Ce texte, fragmentaire et inachevé — dont le titre complet du manuscrit est Réveil d’Epiménide et Jafar dans l’ordre combiné en l’an 2000 - fait référence aux thèses développées dans Le nouveau monde amoureux.
Il se présente comme un dialogue entre Hipparque et Epiménide tenu sur les rives du Levant.
Fourier détruit la morale du monde en affirmant que la société ne doit avoir qu’une seule force constituante : la passion à la fois sexuelle et “économique” . Le second terme devant être entendu dans l’acception de la “dépense” chère à Bataille.
René Schérer et Constantin Irodotou complètent le texte de deux approches : “L’inconvenance reconvertie” et “Le visionnaire et son énigme”. Fourier, quant à lui, anime dans une grotte une horde des géantes et géants.
Le héros comprend qu’ “à son grand étonnement, quelques-uns de ces géants parlent grec, d’autres parlent une langue très sonore qu’il ne connaît pas (la langue unitaire qui sera déjà en activité en l’an 2000)”…
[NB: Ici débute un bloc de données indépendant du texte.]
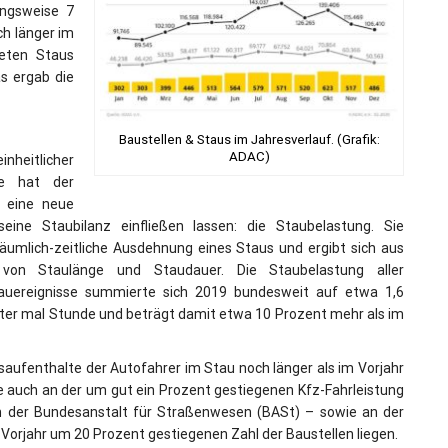
ngsweise 7
ch länger im
deten Staus
s ergab die
Baustellen & Staus im Jahresverlauf. (Grafik:
ADAC)
eitlicher
sse hat der
 eine neue
eine Staubilanz einfließen lassen: die Staubelastung. Sie
räumlich-zeitliche Ausdehnung eines Staus und ergibt sich aus
on Staulänge und Staudauer. Die Staubelastung aller
uereignisse summierte sich 2019 bundesweit auf etwa 1,6
eter mal Stunde und beträgt damit etwa 10 Prozent mehr als im
aufenthalte der Autofahrer im Stau noch länger als im Vorjahr
e auch an der um gut ein Prozent gestiegenen Kfz-Fahrleistung
n der Bundesanstalt für Straßenwesen (BASt) – sowie an der
orjahr um 20 Prozent gestiegenen Zahl der Baustellen liegen.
Ces géants ne sont en rien des rustres. Et les deux aventuriers sont plongés dans une sorte de paradis terrestre : “Vous voilà installés dans notre pays. Si vous aimez les plaisirs, les femmes, la bonne chère, les arts et les jouissances de toute espèce vous aurez de quoi vous satisfaire au-delà de vos vœux.” disent les géants. Ils craignent néanmoins que leurs invités soient gênés par la liberté de leurs moeurs…
Ils demandent au duo de vivre à leur aise voire de donner à leurs hôtes “des scènes divertissantes en soutenant les préjugés civilisés dont vous êtes nécessairement imbus puisque vous avez vécu dans Athènes et Paris”.
Redécouverte au XXe siècle par Breton puis Barthes, l’érotique de Fourier est ici à son zénith et prouve — au moment du réveil d’Épiménide — un total renversement des valeurs là où tous les désirs trouvent leur assouvissement.
Preuve que les épidémies n’ont pas toutes le même effet.
jean-paul gavard-perret
Charles Fourier, Le réveil d’Épiménide, Préfaces de Constantin Irodotou et René Schérer, Fata Morgana, Fontfroide le Haut, 2014, 128 p.